PostgreSQL Replication – Efficiently Dropping Huge Tables

postgresqlreplication

What I have:

Database: PostgreSQL 9.3

Table T,

  • Structure: 10 integers/bools and 1 text field
  • Size: Table 89 GB / Toast 1046 GB
  • Usage: about 10 inserts / minute
  • Other: reltuples 59913608 / relpages 11681783

Running cascading replication: Master -> Slave 1 -> Slave 2

  • Replication Master -> Slave 1 is quite fast, a good channel.
  • Replication Slave 1 -> Slave 2 is slow, cross-continent, about 10 Mbit/s.

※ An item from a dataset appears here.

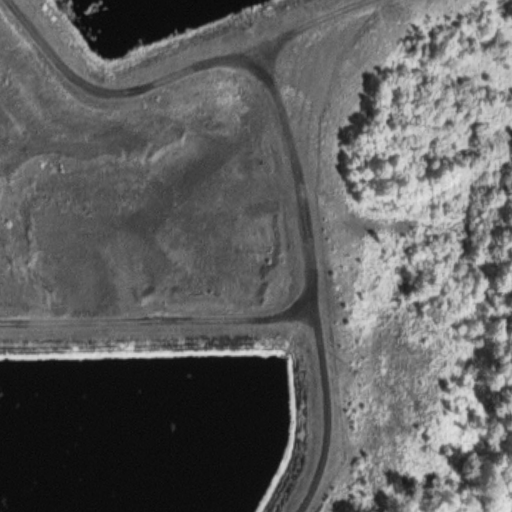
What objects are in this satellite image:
road: (176, 74)
road: (309, 273)
road: (157, 320)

This is a live, used database with about 1.5TB more data in it.


What's needed to be done:

  • Drop all data to start with a fresh setup (to do constant cleanups and not allow it to grow this big).

Question:
What would be the most efficient way to achieve this:

  • without causing huge lags between Master and Slave 1
  • without causing Slave 2 to get irreversibly lagged to a state where catching up is not possible

As I see it:

  • Safe way – do a copy, swap places, DELETE data constantly watching lag
  • Other way – do a copy, swap places, DROP table – but this would cause enormous amounts of data at once and Slave 2 would get lost?

Best Answer

DROP TABLE sends very little information over the WAL stream, and the information it does send is independent of how many rows the table has in it.